10.7 Running a pipeline with Nix
Once you’ve built and environment, and “dropped” into it, it’s possible to run R by simply typing R
in the console. If instead you’ve installed an IDE, you can start is as well by typing the IDE name’s. You can then work interactively with your data. But it is also possible to run a command from that environment. For instance, if you have a {targets}
pipeline that you wish to run in an environment built with Nix, you could run the following command (inside the folder containing the default.nix
file):
nix-shell default.nix --run "Rscript -e 'targets::tar_make()'"
This will run the pipeline and build the output. If the output is a rendered Quarto document for instance, you will then see the document appear in the specified output folder.
10.8 CI/CD with Nix
It is also possible to run a {targets}
pipeline on Github Actions quite easily. Run rix::tar_nix_ga()
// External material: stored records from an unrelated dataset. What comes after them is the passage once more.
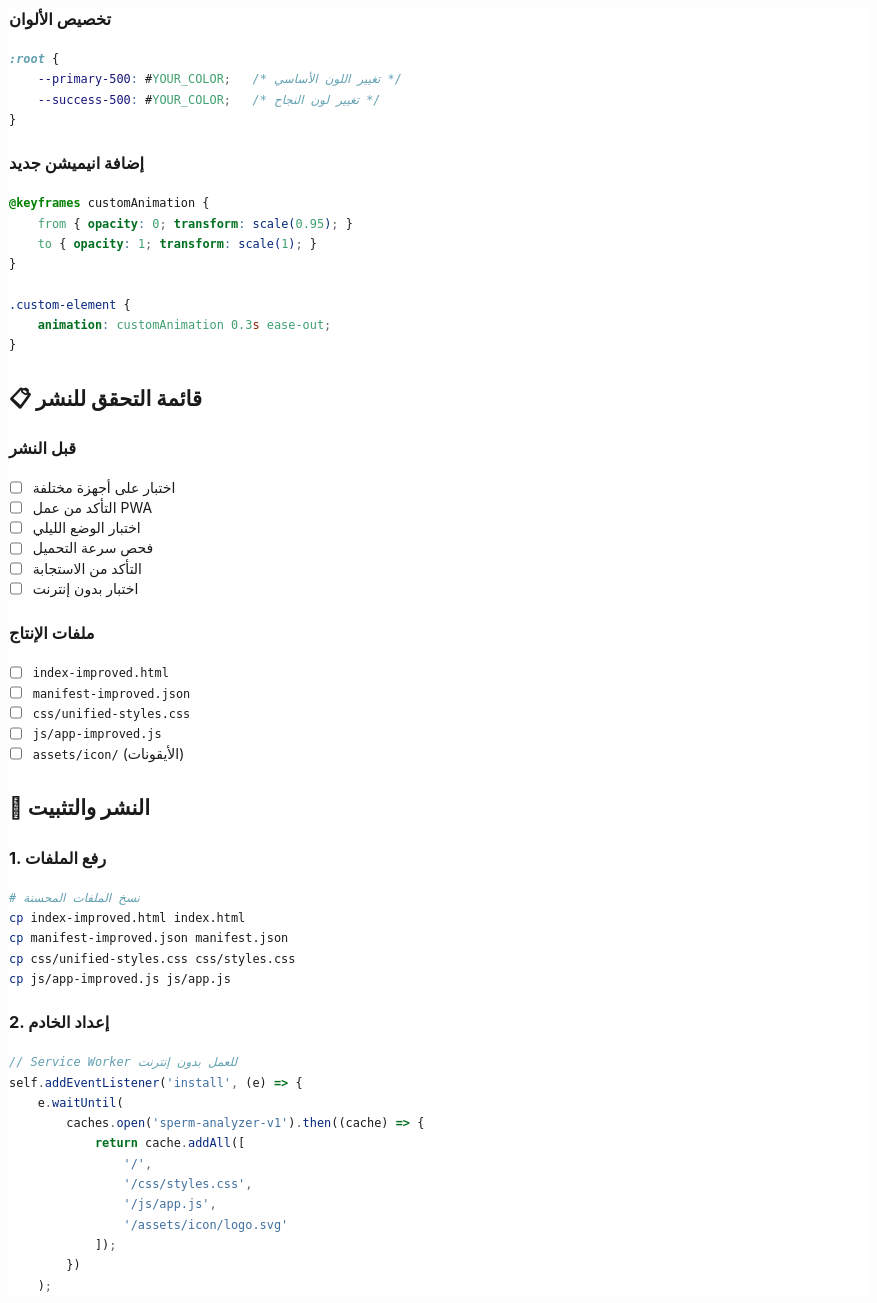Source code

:### تخصيص الألوان
```css
:root {
    --primary-500: #YOUR_COLOR;   /* تغيير اللون الأساسي */
    --success-500: #YOUR_COLOR;   /* تغيير لون النجاح */
}
```

### إضافة انيميشن جديد
```css
@keyframes customAnimation {
    from { opacity: 0; transform: scale(0.95); }
    to { opacity: 1; transform: scale(1); }
}

.custom-element {
    animation: customAnimation 0.3s ease-out;
}
```

## 📋 قائمة التحقق للنشر

### قبل النشر
- [ ] اختبار على أجهزة مختلفة
- [ ] التأكد من عمل PWA
- [ ] اختبار الوضع الليلي
- [ ] فحص سرعة التحميل
- [ ] التأكد من الاستجابة
- [ ] اختبار بدون إنترنت

### ملفات الإنتاج
- [ ] `index-improved.html`
- [ ] `manifest-improved.json`
- [ ] `css/unified-styles.css`
- [ ] `js/app-improved.js`
- [ ] `assets/icon/` (الأيقونات)

## 🚀 النشر والتثبيت

### 1. رفع الملفات
```bash
# نسخ الملفات المحسنة
cp index-improved.html index.html
cp manifest-improved.json manifest.json
cp css/unified-styles.css css/styles.css
cp js/app-improved.js js/app.js
```

### 2. إعداد الخادم
```javascript
// Service Worker للعمل بدون إنترنت
self.addEventListener('install', (e) => {
    e.waitUntil(
        caches.open('sperm-analyzer-v1').then((cache) => {
            return cache.addAll([
                '/',
                '/css/styles.css',
                '/js/app.js',
                '/assets/icon/logo.svg'
            ]);
        })
    );
```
to add the file .github/workflows/run-pipeline.yaml
to your project. Now, each time you push changes to your Github repository, the pipeline will be executed. Don’t forget to give read and write rights to the Github Actions bot. You will find the outputs of the pipeline in the targets-run
branch of your repository. See this repository for an example.